Plans call for remodeling the second through fifth floors for modern, efficient office space and a future entrepreneur center and business incubator, with the first floor remodeled as a conference center and an employee breakroom/gathering space.

“This is a win for the city of East Liverpool and for True North,” Bailey said.

Currently housed in the former C.A. Smith mansion across the Jennings Randolph Bridge in Chester, True North has outgrown its facilities, and with a team of 55 full-time employees, is seeking a permanent home for both its existing team and an additional 20 or more staff members expected to be hired over the next 24 months.

Bailey told City Council about 95 percent of True North’s employees live within 10 miles of the downtown building.

Bailey said the tax abatement is an important step but there is still work to be done to make the relocation happen.

“We have made it clear that we are looking for a new home, but there are still a few gaps in financing that need to be filled before we can move to the next step,” Bailey said.

“It is a complex process to secure financing for such a large project in a market that has experienced negative growth, with many neighboring buildings in disrepair,” Bailey said. “It’s tough to get all the banks on board as no one lender wants to take all the risk.”

True North founder and CEO Chuck Bailey addresses East Liverpool City Council on Monday.

Bailey said he is waiting on two phone calls to “finish the puzzle.”

“We are very appreciative of the city of East Liverpool’s support, but without those final pieces, it will be difficult to achieve our ultimate goal of building a world-class facility in the city,” he said.

True North was founded by Bailey in 2012 after a 27-year corporate career that took him and his family around the world.

His wife is originally from Chester, and Bailey said they returned to the area to be near family, with a goal of building a high-tech company serving customers on a national scale.

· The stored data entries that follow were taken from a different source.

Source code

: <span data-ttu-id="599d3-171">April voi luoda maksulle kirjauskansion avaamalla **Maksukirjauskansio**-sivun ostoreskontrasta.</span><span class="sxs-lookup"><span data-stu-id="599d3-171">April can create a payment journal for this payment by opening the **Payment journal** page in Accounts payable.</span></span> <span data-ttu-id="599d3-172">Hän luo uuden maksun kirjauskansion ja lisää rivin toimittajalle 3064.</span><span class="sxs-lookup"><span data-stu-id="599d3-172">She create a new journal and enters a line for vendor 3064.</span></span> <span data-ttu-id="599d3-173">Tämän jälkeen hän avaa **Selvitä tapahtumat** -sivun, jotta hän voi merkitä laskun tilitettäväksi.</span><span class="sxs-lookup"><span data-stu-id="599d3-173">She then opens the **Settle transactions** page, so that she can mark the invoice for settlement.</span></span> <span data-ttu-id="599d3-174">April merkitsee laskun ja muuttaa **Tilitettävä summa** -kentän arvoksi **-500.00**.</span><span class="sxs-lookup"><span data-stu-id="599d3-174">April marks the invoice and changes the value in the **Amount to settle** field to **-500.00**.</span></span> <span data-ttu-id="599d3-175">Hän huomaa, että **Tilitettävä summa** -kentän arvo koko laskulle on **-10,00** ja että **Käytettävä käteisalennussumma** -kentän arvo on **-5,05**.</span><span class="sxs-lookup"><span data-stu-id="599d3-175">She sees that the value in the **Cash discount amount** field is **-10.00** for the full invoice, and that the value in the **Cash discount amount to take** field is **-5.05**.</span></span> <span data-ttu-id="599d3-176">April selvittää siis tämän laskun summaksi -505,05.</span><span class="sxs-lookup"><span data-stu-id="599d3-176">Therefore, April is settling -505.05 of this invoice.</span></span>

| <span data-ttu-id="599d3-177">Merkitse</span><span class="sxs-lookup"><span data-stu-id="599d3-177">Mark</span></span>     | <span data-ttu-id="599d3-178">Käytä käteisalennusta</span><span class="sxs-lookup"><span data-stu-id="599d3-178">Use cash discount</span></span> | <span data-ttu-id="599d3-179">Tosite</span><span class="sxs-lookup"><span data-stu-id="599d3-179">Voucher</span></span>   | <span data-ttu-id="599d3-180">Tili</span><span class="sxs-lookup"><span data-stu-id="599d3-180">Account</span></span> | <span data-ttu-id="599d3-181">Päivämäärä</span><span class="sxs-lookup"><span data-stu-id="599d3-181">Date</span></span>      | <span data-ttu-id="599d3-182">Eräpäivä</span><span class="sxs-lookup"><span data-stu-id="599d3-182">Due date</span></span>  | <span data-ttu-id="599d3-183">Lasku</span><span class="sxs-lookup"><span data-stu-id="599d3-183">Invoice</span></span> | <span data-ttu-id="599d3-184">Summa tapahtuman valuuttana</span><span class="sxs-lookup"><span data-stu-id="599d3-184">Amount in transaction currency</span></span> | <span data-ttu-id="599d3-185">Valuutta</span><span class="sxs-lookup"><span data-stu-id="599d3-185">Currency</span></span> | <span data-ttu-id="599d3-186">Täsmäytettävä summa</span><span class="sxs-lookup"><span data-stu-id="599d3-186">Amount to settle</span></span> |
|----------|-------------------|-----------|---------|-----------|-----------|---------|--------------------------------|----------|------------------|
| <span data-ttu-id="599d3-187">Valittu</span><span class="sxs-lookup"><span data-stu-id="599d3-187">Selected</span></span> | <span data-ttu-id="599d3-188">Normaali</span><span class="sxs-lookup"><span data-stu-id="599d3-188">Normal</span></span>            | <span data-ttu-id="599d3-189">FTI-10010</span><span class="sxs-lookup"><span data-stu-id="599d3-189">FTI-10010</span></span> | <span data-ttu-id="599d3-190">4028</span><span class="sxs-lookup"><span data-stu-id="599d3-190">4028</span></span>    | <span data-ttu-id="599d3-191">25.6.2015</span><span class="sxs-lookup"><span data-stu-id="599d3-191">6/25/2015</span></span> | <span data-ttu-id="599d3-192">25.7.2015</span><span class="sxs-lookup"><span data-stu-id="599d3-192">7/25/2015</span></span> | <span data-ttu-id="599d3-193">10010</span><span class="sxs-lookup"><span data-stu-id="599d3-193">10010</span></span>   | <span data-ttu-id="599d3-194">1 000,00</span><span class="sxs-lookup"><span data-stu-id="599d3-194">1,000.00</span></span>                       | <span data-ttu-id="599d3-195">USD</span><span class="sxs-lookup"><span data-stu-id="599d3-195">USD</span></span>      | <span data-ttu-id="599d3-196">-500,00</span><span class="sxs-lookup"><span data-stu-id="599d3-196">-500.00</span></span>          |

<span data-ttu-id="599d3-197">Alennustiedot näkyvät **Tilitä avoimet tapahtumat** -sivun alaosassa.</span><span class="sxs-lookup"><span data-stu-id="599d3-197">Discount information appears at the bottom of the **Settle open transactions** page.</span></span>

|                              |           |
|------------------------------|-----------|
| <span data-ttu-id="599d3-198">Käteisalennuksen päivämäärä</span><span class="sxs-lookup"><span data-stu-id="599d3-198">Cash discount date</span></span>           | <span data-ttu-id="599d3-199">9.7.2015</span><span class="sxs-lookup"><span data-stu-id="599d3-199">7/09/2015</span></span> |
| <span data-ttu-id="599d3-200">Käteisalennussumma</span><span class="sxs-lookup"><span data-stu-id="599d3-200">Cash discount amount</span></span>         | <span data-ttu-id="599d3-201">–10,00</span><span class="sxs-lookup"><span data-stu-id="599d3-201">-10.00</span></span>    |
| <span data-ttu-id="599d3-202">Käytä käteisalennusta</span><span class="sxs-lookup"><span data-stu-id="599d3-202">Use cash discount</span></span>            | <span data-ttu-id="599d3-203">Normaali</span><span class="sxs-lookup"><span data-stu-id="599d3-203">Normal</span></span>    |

Part of that goal was hiring “eager, rust belt employees possessing a strong work ethic and eager to work for a quality company,” he noted in a report distributed to City Council.

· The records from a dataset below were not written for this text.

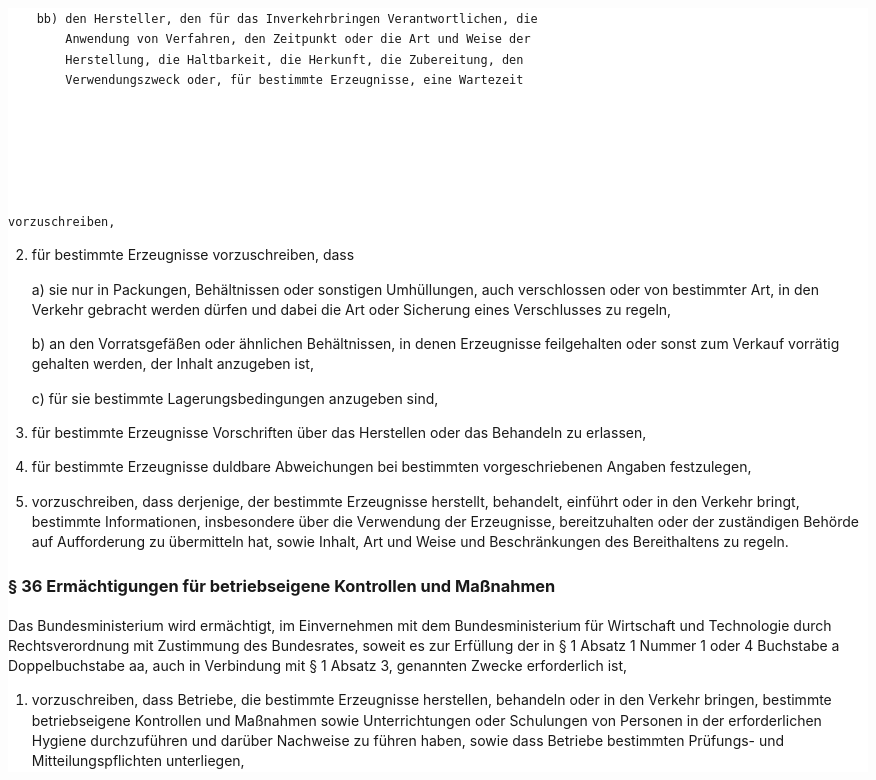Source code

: 
        bb) den Hersteller, den für das Inverkehrbringen Verantwortlichen, die
            Anwendung von Verfahren, den Zeitpunkt oder die Art und Weise der
            Herstellung, die Haltbarkeit, die Herkunft, die Zubereitung, den
            Verwendungszweck oder, für bestimmte Erzeugnisse, eine Wartezeit






    vorzuschreiben,


2.  für bestimmte Erzeugnisse vorzuschreiben, dass

    a)  sie nur in Packungen, Behältnissen oder sonstigen Umhüllungen, auch
        verschlossen oder von bestimmter Art, in den Verkehr gebracht werden
        dürfen und dabei die Art oder Sicherung eines Verschlusses zu regeln,


    b)  an den Vorratsgefäßen oder ähnlichen Behältnissen, in denen
        Erzeugnisse feilgehalten oder sonst zum Verkauf vorrätig gehalten
        werden, der Inhalt anzugeben ist,


    c)  für sie bestimmte Lagerungsbedingungen anzugeben sind,





3.  für bestimmte Erzeugnisse Vorschriften über das Herstellen oder das
    Behandeln zu erlassen,


4.  für bestimmte Erzeugnisse duldbare Abweichungen bei bestimmten
    vorgeschriebenen Angaben festzulegen,


5.  vorzuschreiben, dass derjenige, der bestimmte Erzeugnisse herstellt,
    behandelt, einführt oder in den Verkehr bringt, bestimmte
    Informationen, insbesondere über die Verwendung der Erzeugnisse,
    bereitzuhalten oder der zuständigen Behörde auf Aufforderung zu
    übermitteln hat, sowie Inhalt, Art und Weise und Beschränkungen des
    Bereithaltens zu regeln.

### § 36 Ermächtigungen für betriebseigene Kontrollen und Maßnahmen

Das Bundesministerium wird ermächtigt, im Einvernehmen mit dem
Bundesministerium für Wirtschaft und Technologie durch
Rechtsverordnung mit Zustimmung des Bundesrates, soweit es zur
Erfüllung der in
§ 1 Absatz 1              Nummer 1 oder 4 Buchstabe a Doppelbuchstabe
aa, auch in Verbindung mit § 1 Absatz 3, genannten Zwecke erforderlich
ist,

1.  vorzuschreiben, dass Betriebe, die bestimmte Erzeugnisse herstellen,
    behandeln oder in den Verkehr bringen, bestimmte betriebseigene
    Kontrollen und Maßnahmen sowie Unterrichtungen oder Schulungen von
    Personen in der erforderlichen Hygiene durchzuführen und darüber
    Nachweise zu führen haben, sowie dass Betriebe bestimmten Prüfungs-
    und Mitteilungspflichten unterliegen,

Today, True North services customers in 43 states, delivering bookkeeping, accounting and revenue cycle management services that rival the biggest firms in the country.

Some of the company’s executive leadership grew up locally, moved from the area, then made their way back to the Ohio Valley, Bailey said.

In his written report to City Council, Bailey said employers are fighting the battle to get employees back to the office post-Covid.

“Not having employees in the office harms the company and, as importantly, harms the community with lack of foot traffic,” he wrote in the report.

An efficient, modern office space will attract high quality employees who will be in the office more frequently, impacting the community by eating, shopping and creating energy locally, according to Bailey.

The plan was met with open arms by city officials, with Mayor Bobby Smith calling it “the best thing that’s happened to East Liverpool in 100 years.”

“People like Chuck Bailey and [True North executive] Drew Cooper are what this city needs,” he said.

Service-Safety Director Bill Jones thanked Bailey and Cooper for “taking a chance on East Liverpool,” emphasizing his office will do whatever it can to assist them in their endeavors.

Pictured at top: The building at 119 E. Fifth St. in East Liverpool.